:: Study material ::

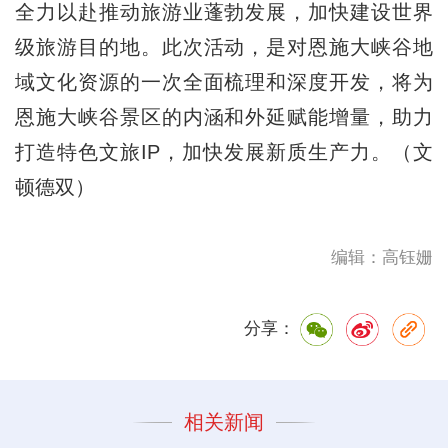
全力以赴推动旅游业蓬勃发展，加快建设世界
级旅游目的地。此次活动，是对恩施大峡谷地
域文化资源的一次全面梳理和深度开发，将为
恩施大峡谷景区的内涵和外延赋能增量，助力
打造特色文旅IP，加快发展新质生产力。（文
顿德双）
编辑：高钰姗
分享：
相关新闻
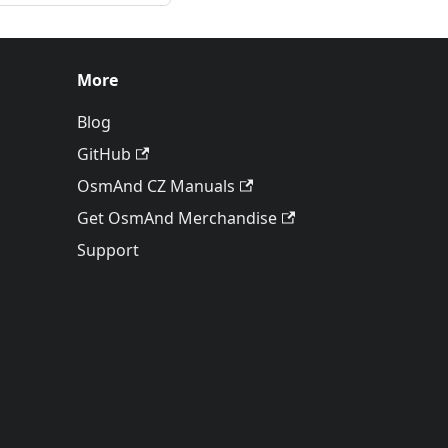
More
Blog
GitHub
OsmAnd CZ Manuals
Get OsmAnd Merchandise
Support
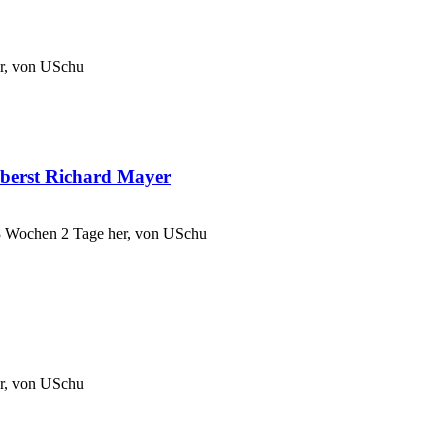
r, von
USchu
 Oberst Richard Mayer
3 Wochen 2 Tage her, von
USchu
r, von
USchu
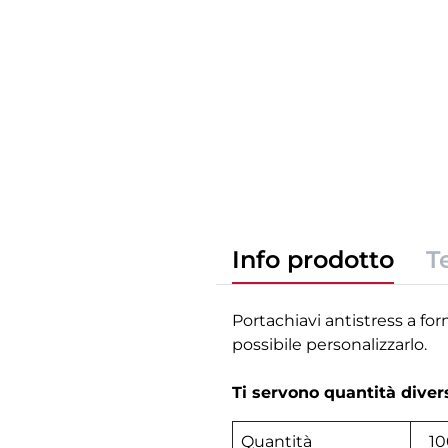
Info prodotto
T
Portachiavi antistress a for
possibile personalizzarlo.
Ti servono quantità dive
Quantità
10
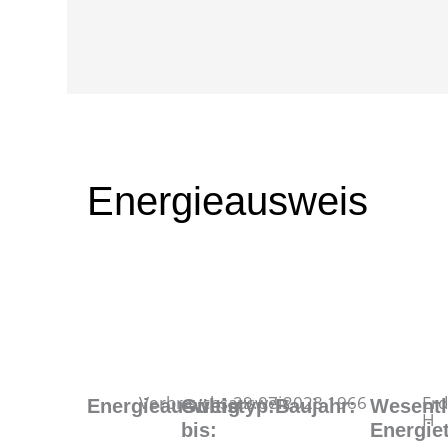
Energieausweis
Verbrauchsausweis
29.07.2028
1966
Erd
Energieausweistyp:
Gültig
Baujahr:
Wesentl
H
bis:
Energiet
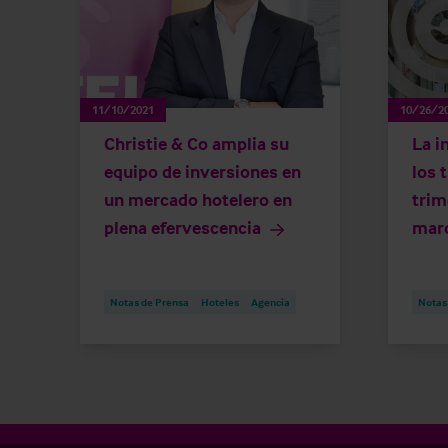
11/10/2021
10/26/2
Christie & Co amplia su
La i
equipo de inversiones en
los 
un mercado hotelero en
trim
plena efervescencia
marc
Notas de Prensa
Hoteles
Agencia
Notas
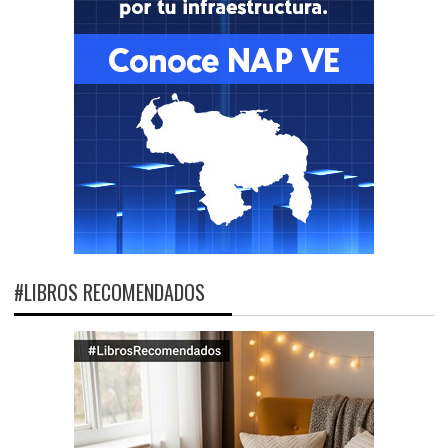
#LIBROS RECOMENDADOS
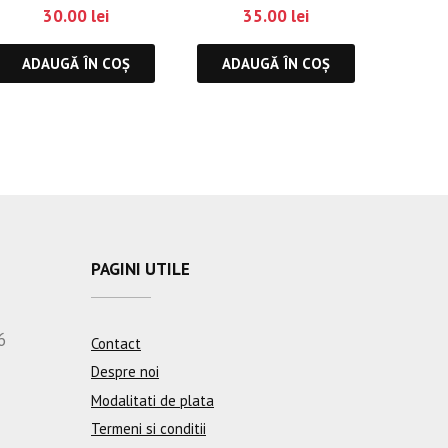
30.00
lei
35.00
lei
ADAUGĂ ÎN COȘ
ADAUGĂ ÎN COȘ
PAGINI UTILE
6
Contact
Despre noi
Modalitati de plata
Termeni si conditii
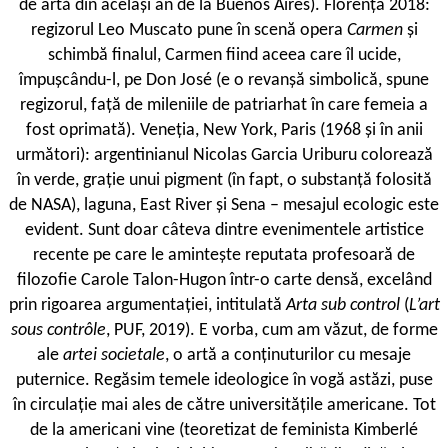
de artă din același an de la Buenos Aires). Florența 2018:
regizorul Leo Muscato pune în scenă opera
Carmen
și
schimbă finalul, Carmen fiind aceea care îl ucide,
împușcându-l, pe Don José (e o revanșă simbolică, spune
regizorul, față de mileniile de patriarhat în care femeia a
fost oprimată). Veneția, New York, Paris (1968 și în anii
următori): argentinianul Nicolas Garcia Uriburu colorează
în verde, grație unui pigment (în fapt, o substanță folosită
de NASA), laguna, East River și Sena – mesajul ecologic este
evident. Sunt doar câteva dintre evenimentele artistice
recente pe care le amintește reputata profesoară de
filozofie Carole Talon-Hugon într-o carte densă, excelând
prin rigoarea argumentației, intitulată
Arta sub control
(
L’art
sous contrôle
, PUF, 2019). E vorba, cum am văzut, de forme
ale
artei societale
, o artă a conținuturilor cu mesaje
puternice. Regăsim temele ideologice în vogă astăzi, puse
în circulație mai ales de către universitățile americane. Tot
de la americani vine (teoretizat de feminista Kimberlé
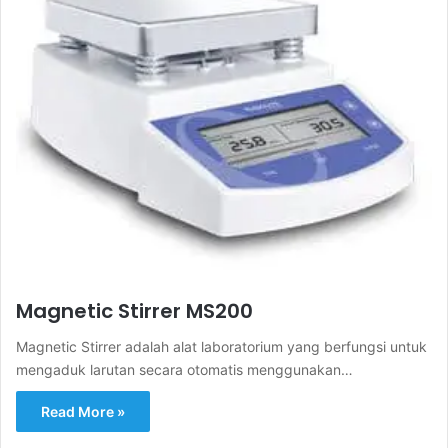
Magnetic Stirrer MS200
Magnetic Stirrer adalah alat laboratorium yang berfungsi untuk
mengaduk larutan secara otomatis menggunakan…
Read More »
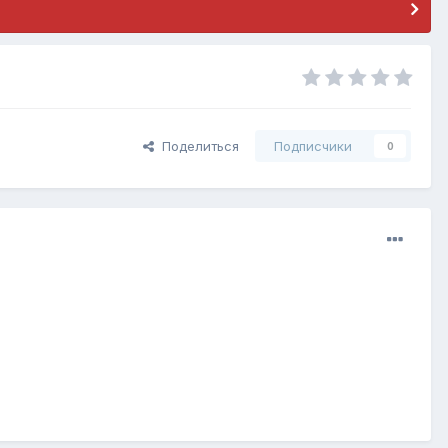
Поделиться
Подписчики
0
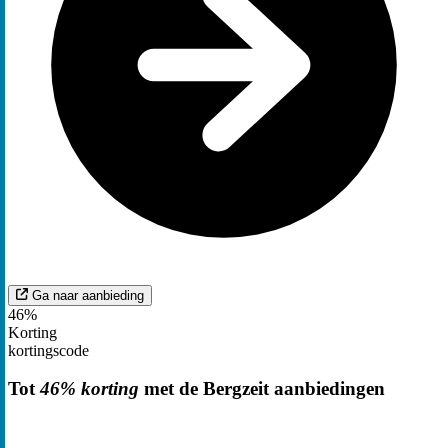
Ga naar aanbieding
46%
Korting
kortingscode
Tot
46% korting
met de Bergzeit aanbiedingen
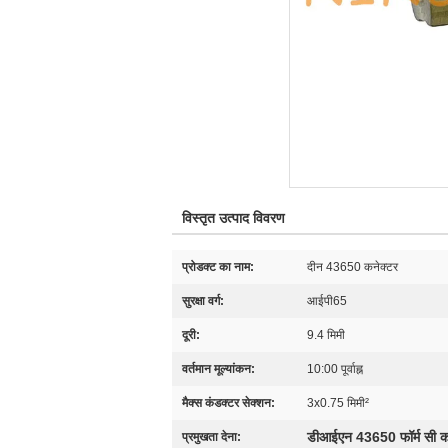
विस्तृत उत्पाद विवरण
प्रोडक्ट का नाम:
दीन 43650 कनेक्टर
सुरक्षा वर्ग:
आईपी65
दूरी:
9.4 मिमी
वर्तमान मूल्यांकन:
10:00 पूर्वाह्न
मैक्स कंडक्टर सेक्शन:
3x0.75 मिमी²
डीआईएन 43650 फॉर्म सी क
प्रमुखता देना:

:::

▶ How to complete this task: Word for word, repeat the data above with the pictures left out.

▶ Response:
全力以赴推动旅游业蓬勃发展，加快建设世界
级旅游目的地。此次活动，是对恩施大峡谷地
域文化资源的一次全面梳理和深度开发，将为
恩施大峡谷景区的内涵和外延赋能增量，助力
打造特色文旅IP，加快发展新质生产力。（文
顿德双）
编辑：高钰姗
分享：
相关新闻
More
Blog
GitHub
OsmAnd CZ Manuals
Get OsmAnd Merchandise
Support
r, von
USchu
 Oberst Richard Mayer
3 Wochen 2 Tage her, von
USchu
r, von
USchu
Info prodotto
T
Portachiavi antistress a for
possibile personalizzarlo.
Ti servono quantità dive
Quantità
10
Energieausweis
Verbrauchsausweis
29.07.2028
1966
Erd
Energieausweistyp:
Gültig
Baujahr:
Wesentl
H
bis:
Energiet
11/10/2021
10/26/2
Christie & Co amplia su
La i
equipo de inversiones en
los 
un mercado hotelero en
trim
plena efervescencia
marc
Notas de Prensa
Hoteles
Agencia
Notas
#LIBROS RECOMENDADOS
30.00
lei
35.00
lei
ADAUGĂ ÎN COȘ
ADAUGĂ ÎN COȘ
PAGINI UTILE
6
Contact
Despre noi
Modalitati de plata
Termeni si conditii
de artă din același an de la Buenos Aires). Florența 2018:
regizorul Leo Muscato pune în scenă opera
Carmen
și
schimbă finalul, Carmen fiind aceea care îl ucide,
împușcându-l, pe Don José (e o revanșă simbolică, spune
regizorul, față de mileniile de patriarhat în care femeia a
fost oprimată). Veneția, New York, Paris (1968 și în anii
următori): argentinianul Nicolas Garcia Uriburu colorează
în verde, grație unui pigment (în fapt, o substanță folosită
de NASA), laguna, East River și Sena – mesajul ecologic este
evident. Sunt doar câteva dintre evenimentele artistice
recente pe care le amintește reputata profesoară de
filozofie Carole Talon-Hugon într-o carte densă, excelând
prin rigoarea argumentației, intitulată
Arta sub control
(
L’art
sous contrôle
, PUF, 2019). E vorba, cum am văzut, de forme
ale
artei societale
, o artă a conținuturilor cu mesaje
puternice. Regăsim temele ideologice în vogă astăzi, puse
în circulație mai ales de către universitățile americane. Tot
de la americani vine (teoretizat de feminista Kimberlé
Magnetic Stirrer MS200
Magnetic Stirrer adalah alat laboratorium yang berfungsi untuk
mengaduk larutan secara otomatis menggunakan…
Read More »
Поделиться
Подписчики
0
Ga naar aanbieding
46%
Korting
kortingscode
Tot
46% korting
met de Bergzeit aanbiedingen
विस्तृत उत्पाद विवरण
प्रोडक्ट का नाम:
दीन 43650 कनेक्टर
सुरक्षा वर्ग:
आईपी65
दूरी:
9.4 मिमी
वर्तमान मूल्यांकन:
10:00 पूर्वाह्न
मैक्स कंडक्टर सेक्शन:
3x0.75 मिमी²
डीआईएन 43650 फॉर्म सी क
प्रमुखता देना:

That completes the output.